Leng Tch’e, ou la mort par mille coupures… Cette appétissante méthode d’exécution chinoise mélée de torture est le nom d’un groupe de grind belge assez méconnu et qui a pourtant en son sein un membre plutôt prestigieux derrière les fûts, j’ai nommé Sven-multifonctions, également chanteur chez les très bons Aborted. ‘The Elimination Process‘ est donc le nom de ce troisième opus de ces grindeux déchaînés.

Première bonne surprise, ‘The Fist Of The Leng Tch’e‘ ouvre le ball avec les cris épileptiques que tout otaku qui se respecte aura reconnu comme étant ceux du Fist Of The North Star, du mythique Hokuto No Ken, le survivant pour les intimes. Même si on est pas forcément amateurs d’animés, cette petite touche de légereté prouve au moins que le groupe se démarque un peu de ses concurents qui plongent bien trop souvent dans le gore gratuit et sans références aucunes. Ici, on pose une ambiance, une atmosphère, toujours ultra-violente mais tout aussi décalée. Il suffit pour le comprendre de jetter un oeil à l’artwork, vision apocalyptique de bureaux austères et sinistres décorés d’un joli bain de sang, au milieu desquels se tient la parfaite caricature du jeune col blanc dans une pose ‘post-carnage’, son sourire sadique et la colonne vertébrale qu’il tient dans sa main contrastant singulièrement avec la conformité et la sobriété de sa tenue vestimentaire, cravate assortie à l’appui.

Le tout exprime bien le ras-le-bol et l’ennui provoqué par la vie formatée et contrainte à laquelle ces cinq jeunes musiciens échappent grâce à ce défouloir qu’est Leng Tch’e, ‘an outlet of anger’, comme le qualifient si bien les lyrics souvent frappantes de vérité, petites piques envers les moutons assoifés d’utopies que nous sommes, pleines de critiques sociales jamais totalement gratuites, comme sur ‘Ingest/Dissent‘ qui traverse sans problème autant des thèmes politiques que sexuels. De ce point de vue, et sur l’ambiance générale, ‘The Process Of Elimination‘ est comme un mélange étrange de l’esprit critique de Misery Index et de certaines facettes gores de groupes tels que Rotten Sound, qui mettent en scène cette violence avec un esprit cynique et en même temps très tragique et réaliste.

Mais malheureusement, si au niveau du contenant, il n’y a rien à redire, le contenu quand à lui, c’est-à-dire la musique elle-même, souffre de plusieurs défauts qui risquent d’en rebuter plus d’un. Déjà, au premier abord, on se rend compte que les 24 titres, dont la durée moyenne reste allègrement en dessous de la minute et demi, forment un tout dépassant la demi-heure, ce qui est déjà pas mal pour du grind comme celui-ci, c’est-à-dire extrêmement répétitif, sans aucune mélodie ou presque et surtout avec un son pas toujours si clair que ça. Sur des titres qui blastent du début à la fin, comme ‘Bobby-Joe’s Slumber Party‘, quasi-caricature d’un carnage grind en tout points, on peut encore se dire que les harmoniques et les résonnances, on en a pas grand-chose à foutre. Mais quand on arrive aux mid-tempos, tout de même très présents (influences d’Aborted oblige, il aime varier les plaisirs rythmiques…), il est difficile de discerner les débuts et fins des riffs dans cet énorme aggrégat de saturations diverses.

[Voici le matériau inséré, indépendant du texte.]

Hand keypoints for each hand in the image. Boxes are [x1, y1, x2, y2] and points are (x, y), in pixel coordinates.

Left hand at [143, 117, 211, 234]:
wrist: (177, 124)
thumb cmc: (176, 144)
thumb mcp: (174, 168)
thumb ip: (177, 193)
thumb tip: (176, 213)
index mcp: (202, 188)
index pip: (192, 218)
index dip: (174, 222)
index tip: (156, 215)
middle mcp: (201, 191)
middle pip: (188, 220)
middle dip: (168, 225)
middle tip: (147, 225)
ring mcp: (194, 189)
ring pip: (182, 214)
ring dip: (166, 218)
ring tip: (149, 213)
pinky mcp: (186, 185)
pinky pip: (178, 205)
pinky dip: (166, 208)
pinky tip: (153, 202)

Très proche de ‘Exit‘ de Rotten Sound, ‘The Elimination Process‘ n’en possède néanmoins pas sa clarté remarquable et sa diversité de structures. C’est dommage, car il suffit d’écouter le dernier titre, ‘Terminal Excess Patient‘, pour se rendre compte que ce n’est pas le talent de composition qui leur manque, loin de là. Ce troisième album de Leng Tch’e reste tout de même une bonne petite galette de grind bien énervé et trouvera parfaitement sa place entre un Nasum et un Jigsore Terror, histoire de varier un peu.